Extracted page text data
━━━━

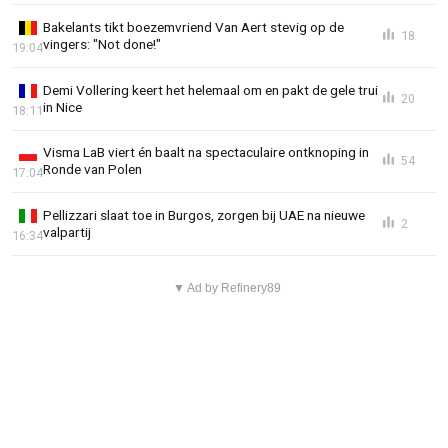
Bakelants tikt boezemvriend Van Aert stevig op de
18
vingers: "Not done!"
19:04
Demi Vollering keert het helemaal om en pakt de gele trui
20
in Nice
18:11
Visma LaB viert én baalt na spectaculaire ontknoping in
54
Ronde van Polen
17:04
Pellizzari slaat toe in Burgos, zorgen bij UAE na nieuwe
2
valpartij
16:34
▼ Ad by Refinery89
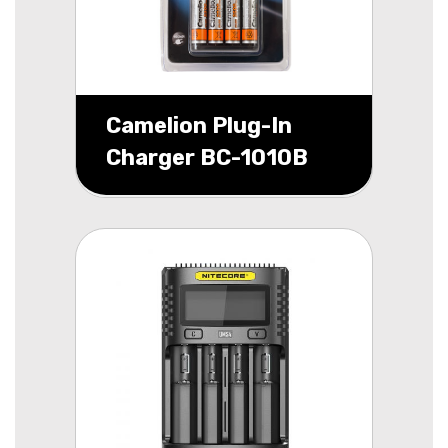
Camelion Plug-In
Charger BC-1010B
incl. 4x Ni-MH AA
2500mah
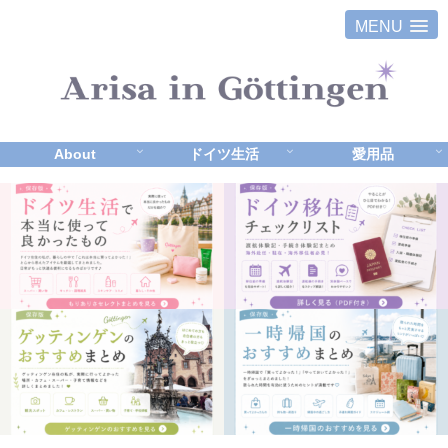
MENU
About
ドイツ生活
愛用品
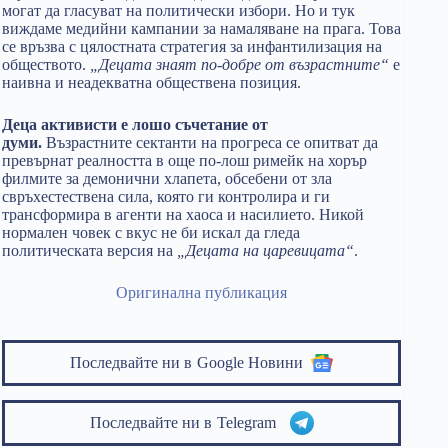
могат да гласуват на политически избори. Но и тук
виждаме медийни кампании за намаляване на прага. Това
се връзва с цялостната стратегия за инфантилизация на
обществото.
„Децата знаят по-добре от възрастните“
е
наивна и неадекватна обществена позиция.
Деца активисти е лошо съчетание от
думи.
Възрастните сектанти на прогреса се опитват да
превърнат реалността в още по-лош римейк на хорър
филмите за демонични хлапета, обсебени от зла
свръхестествена сила, която ги контролира и ги
трансформира в агенти на хаоса и насилието. Никой
нормален човек с вкус не би искал да гледа
политическата версия на
„Децата на царевицата“
.
Оригинална публикация
Последвайте ни в
Google Новини
Последвайте ни в
Telegram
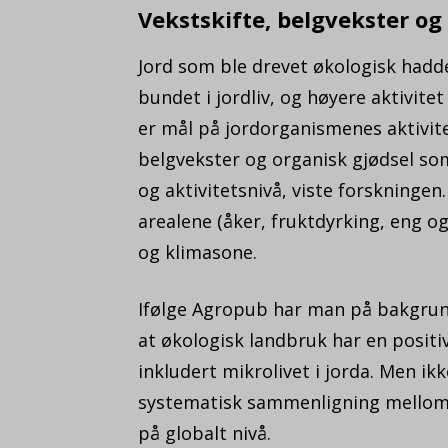
Vekstskifte, belgvekster og
Jord som ble drevet økologisk hadd
bundet i jordliv, og høyere aktivit
er mål på jordorganismenes aktivitet
belgvekster og organisk gjødsel so
og aktivitetsnivå, viste forskningen
arealene (åker, fruktdyrking, eng og 
og klimasone.
Ifølge Agropub har man på bakgrunn 
at økologisk landbruk har en positiv
inkludert mikrolivet i jorda. Men ik
systematisk sammenligning mellom m
på globalt nivå.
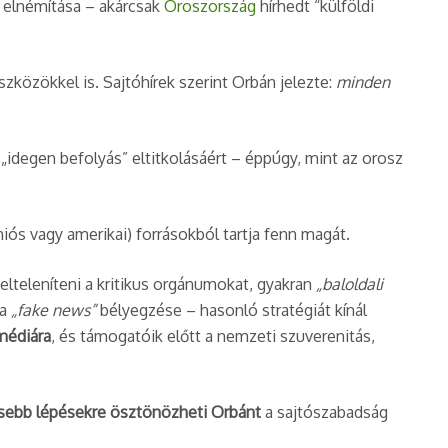
ng elnémítása – akárcsak
Oroszország
hírhedt “külföldi
szközökkel is. Sajtóhírek szerint Orbán jelezte:
minden
 „idegen befolyás” eltitkolásáért – éppúgy, mint az orosz
iós vagy amerikai) forrásokból tartja fenn magát.
elteleníteni a kritikus orgánumokat, gyakran
„baloldali
ia
„fake news”
bélyegzése – hasonló stratégiát kínál
médiára
, és támogatóik előtt a nemzeti szuverenitás,
sebb lépésekre ösztönözheti Orbánt
a sajtószabadság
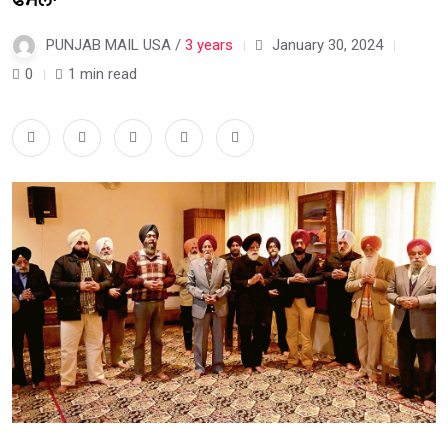
PUNJAB MAIL USA /
3 years
January 30, 2024
0
1 min read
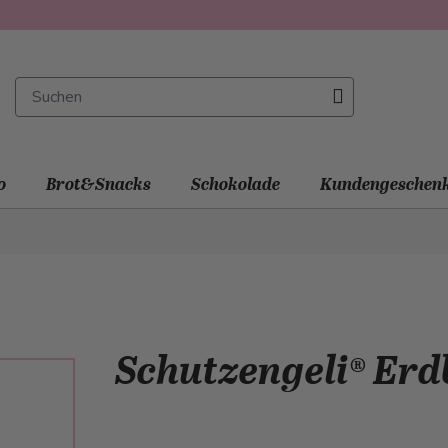
o
Brot&Snacks
Schokolade
Kundengeschen
Schutzengeli® Erd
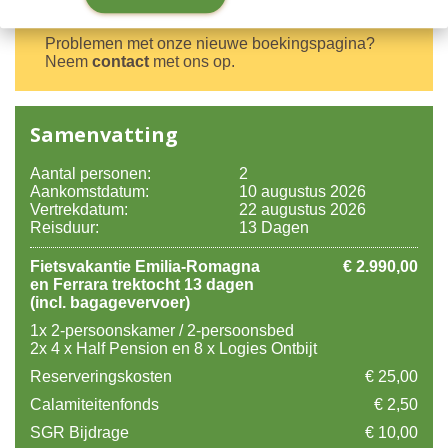
mogelijk contact met je op.
Problemen met onze nieuwe boekingspagina?
Neem
contact
met ons op.
Samenvatting
Aantal personen:
2
Aankomstdatum:
10 augustus 2026
Vertrekdatum:
22 augustus 2026
Reisduur:
13 Dagen
Fietsvakantie Emilia-Romagna
€ 2.990,00
en Ferrara trektocht 13 dagen
(incl. bagagevervoer)
1x 2-persoonskamer / 2-persoonsbed
2x 4 x Half Pension en 8 x Logies Ontbijt
Reserveringskosten
€ 25,00
Calamiteitenfonds
€ 2,50
SGR Bijdrage
€ 10,00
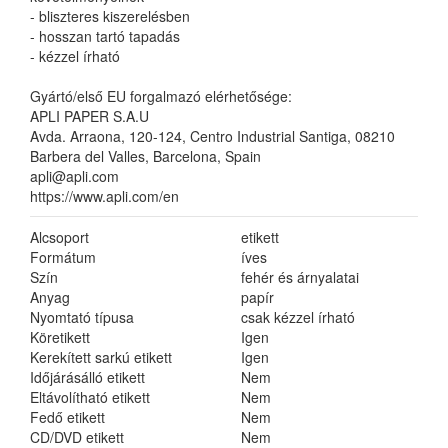
- bliszteres kiszerelésben
- hosszan tartó tapadás
- kézzel írható
Gyártó/első EU forgalmazó elérhetősége:
APLI PAPER S.A.U
Avda. Arraona, 120-124, Centro Industrial Santiga, 08210
Barbera del Valles, Barcelona, Spain
apli@apli.com
https://www.apli.com/en
Alcsoport
etikett
Formátum
íves
Szín
fehér és árnyalatai
Anyag
papír
Nyomtató típusa
csak kézzel írható
Köretikett
Igen
Kerekített sarkú etikett
Igen
Időjárásálló etikett
Nem
Eltávolítható etikett
Nem
Fedő etikett
Nem
CD/DVD etikett
Nem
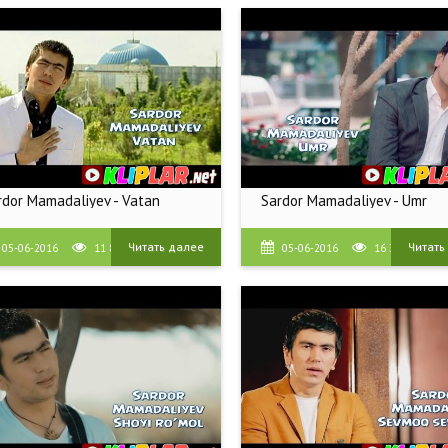
rdor Mamadaliyev - Vatan
Sardor Mamadaliyev - Umr
Читать далее
Читать
05-06-2016
11 880
05-06-2016
16 386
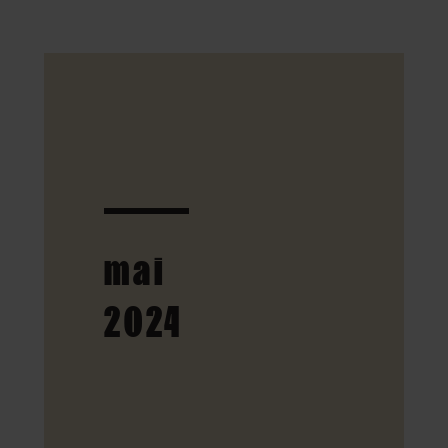
mai
2024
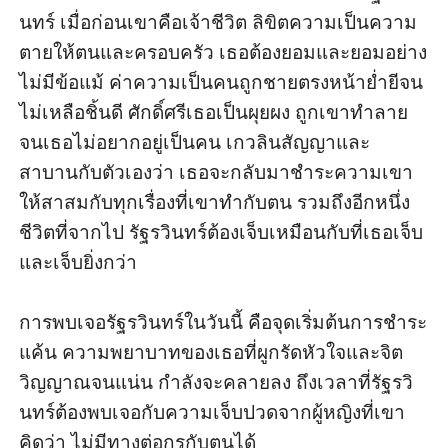
นทร์ เมื่อก่อนเขาคือเจ้าชีวิต ลิขิตความเป็นความ
ตายให้ตนและครอบครัว เธอต้องยอมและยอมอย่าง
ไม่มีข้อแม้ ค่าความเป็นคนถูกชายตรงหน้าย่ำยีจน
ไม่เหลือชิ้นดี ศักดิ์ศรีเธอเป็นผุยผง ถูกเขาทำลาย
จนเธอไม่อยากอยู่เป็นคน เกวลินสัญญาและ
สาบานกับตัวเองว่า เธอจะกลับมาชำระความเขา 
ให้สาสมกับทุกเรื่องที่เขาทำกับตน รวมถึงอีกหนึ่ง
ชีวิตที่จากไป รัฐรวินทร์ต้องเจ็บเหมือนกับที่เธอเจ็บ 
และเจ็บยิ่งกว่า 

การพบเจอรัฐรวินทร์ในวันนี้ คือจุดเริ่มต้นการชำระ
แค้น ความพยาบาทของเธอที่ผูกรัดหัวใจและจิต
วิญญาณจนแน่น กำลังจะคลายลง ถึงเวลาที่รัฐรวิ
นทร์ต้องพบเจอกับความเจ็บปวดจากผู้หญิงที่เขา
คิดว่า ไม่มีทางต่อกรกับตนได้
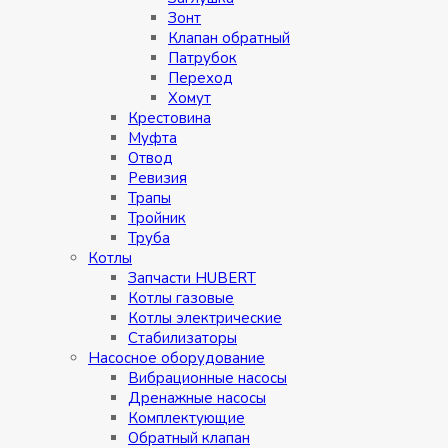
Зонт
Клапан обратный
Патрубок
Переход
Хомут
Крестовина
Муфтa
Отвод
Ревизия
Трапы
Тройник
Труба
Котлы
Запчасти HUBERT
Котлы газовые
Котлы электрические
Стабилизаторы
Насосное оборудование
Вибрационные насосы
Дренажные насосы
Комплектующие
Обратный клапан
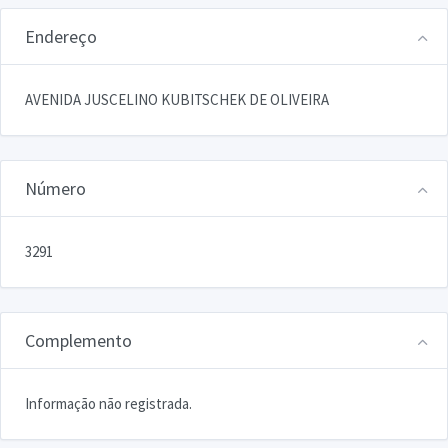
Endereço
AVENIDA JUSCELINO KUBITSCHEK DE OLIVEIRA
Número
3291
Complemento
Informação não registrada.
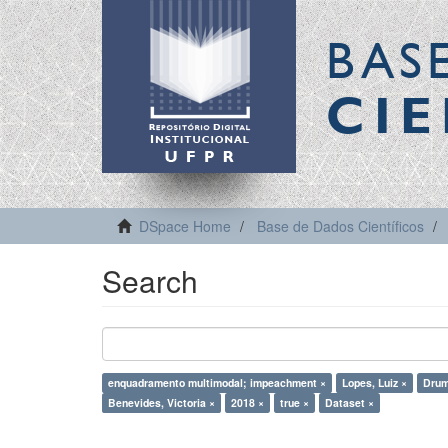
BAS
CIE
DSpace Home
Base de Dados Científicos
Search
enquadramento multimodal; impeachment ×
Lopes, Luiz ×
Drum
Benevides, Victoria ×
2018 ×
true ×
Dataset ×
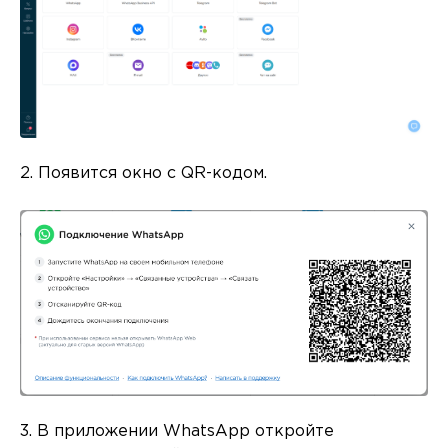
2. Появится окно с QR-кодом.
3. В приложении WhatsApp откройте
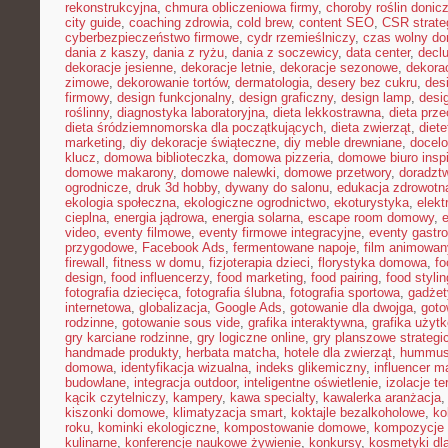
rekonstrukcyjna
,
chmura obliczeniowa firmy
,
choroby roślin doni
city guide
,
coaching zdrowia
,
cold brew
,
content SEO
,
CSR strate
cyberbezpieczeństwo firmowe
,
cydr rzemieślniczy
,
czas wolny do
dania z kaszy
,
dania z ryżu
,
dania z soczewicy
,
data center
,
declu
dekoracje jesienne
,
dekoracje letnie
,
dekoracje sezonowe
,
dekora
zimowe
,
dekorowanie tortów
,
dermatologia
,
desery bez cukru
,
des
firmowy
,
design funkcjonalny
,
design graficzny
,
design lamp
,
desi
roślinny
,
diagnostyka laboratoryjna
,
dieta lekkostrawna
,
dieta prz
dieta śródziemnomorska dla początkujących
,
dieta zwierząt
,
diet
marketing
,
diy dekoracje świąteczne
,
diy meble drewniane
,
docelo
klucz
,
domowa biblioteczka
,
domowa pizzeria
,
domowe biuro inspi
domowe makarony
,
domowe nalewki
,
domowe przetwory
,
doradzt
ogrodnicze
,
druk 3d hobby
,
dywany do salonu
,
edukacja zdrowotn
ekologia społeczna
,
ekologiczne ogrodnictwo
,
ekoturystyka
,
elekt
cieplna
,
energia jądrowa
,
energia solarna
,
escape room domowy
,
video
,
eventy filmowe
,
eventy firmowe integracyjne
,
eventy gastr
przygodowe
,
Facebook Ads
,
fermentowane napoje
,
film animowan
firewall
,
fitness w domu
,
fizjoterapia dzieci
,
florystyka domowa
,
fo
design
,
food influencerzy
,
food marketing
,
food pairing
,
food stylin
fotografia dziecięca
,
fotografia ślubna
,
fotografia sportowa
,
gadżet
internetowa
,
globalizacja
,
Google Ads
,
gotowanie dla dwojga
,
goto
rodzinne
,
gotowanie sous vide
,
grafika interaktywna
,
grafika użyt
gry karciane rodzinne
,
gry logiczne online
,
gry planszowe strategi
handmade produkty
,
herbata matcha
,
hotele dla zwierząt
,
hummus
domowa
,
identyfikacja wizualna
,
indeks glikemiczny
,
influencer m
budowlane
,
integracja outdoor
,
inteligentne oświetlenie
,
izolacje t
kącik czytelniczy
,
kampery
,
kawa specialty
,
kawalerka aranżacja
kiszonki domowe
,
klimatyzacja smart
,
koktajle bezalkoholowe
,
ko
roku
,
kominki ekologiczne
,
kompostowanie domowe
,
kompozycje 
kulinarne
,
konferencje naukowe żywienie
,
konkursy
,
kosmetyki dla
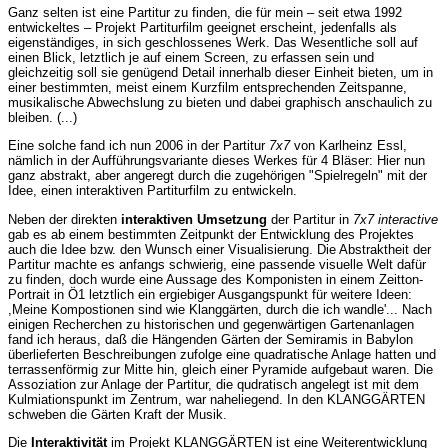
Ganz selten ist eine Partitur zu finden, die für mein – seit etwa 1992
entwickeltes – Projekt Partiturfilm geeignet erscheint, jedenfalls als
eigenständiges, in sich geschlossenes Werk. Das Wesentliche soll auf
einen Blick, letztlich je auf einem Screen, zu erfassen sein und
gleichzeitig soll sie genügend Detail innerhalb dieser Einheit bieten, um in
einer bestimmten, meist einem Kurzfilm entsprechenden Zeitspanne,
musikalische Abwechslung zu bieten und dabei graphisch anschaulich zu
bleiben. (...)
Eine solche fand ich nun 2006 in der Partitur
7x7
von Karlheinz Essl,
nämlich in der Aufführungsvariante dieses Werkes für 4 Bläser: Hier nun
ganz abstrakt, aber angeregt durch die zugehörigen "Spielregeln" mit der
Idee, einen interaktiven Partiturfilm zu entwickeln.
Neben der direkten
interaktiven Umsetzung
der Partitur in
7x7 interactive
gab es ab einem bestimmten Zeitpunkt der Entwicklung des Projektes
auch die Idee bzw. den Wunsch einer Visualisierung. Die Abstraktheit der
Partitur machte es anfangs schwierig, eine passende visuelle Welt dafür
zu finden, doch wurde eine Aussage des Komponisten in einem Zeitton-
Portrait in Ö1 letztlich ein ergiebiger Ausgangspunkt für weitere Ideen:
,Meine Kompostionen sind wie Klanggärten, durch die ich wandle'... Nach
einigen Recherchen zu historischen und gegenwärtigen Gartenanlagen
fand ich heraus, daß die Hängenden Gärten der Semiramis in Babylon
überlieferten Beschreibungen zufolge eine quadratische Anlage hatten und
terrassenförmig zur Mitte hin, gleich einer Pyramide aufgebaut waren. Die
Assoziation zur Anlage der Partitur, die qudratisch angelegt ist mit dem
Kulmiationspunkt im Zentrum, war naheliegend. In den KLANGGÄRTEN
schweben die Gärten Kraft der Musik.
Die
Interaktivität
im Projekt KLANGGÄRTEN ist eine Weiterentwicklung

━━━━

What you are asked to do:
Show me every line of the entries above that holds "Partiturfilm".

Answer space:
entwickeltes – Projekt Partiturfilm geeignet erscheint, jedenfalls als
Idee, einen interaktiven Partiturfilm zu entwickeln.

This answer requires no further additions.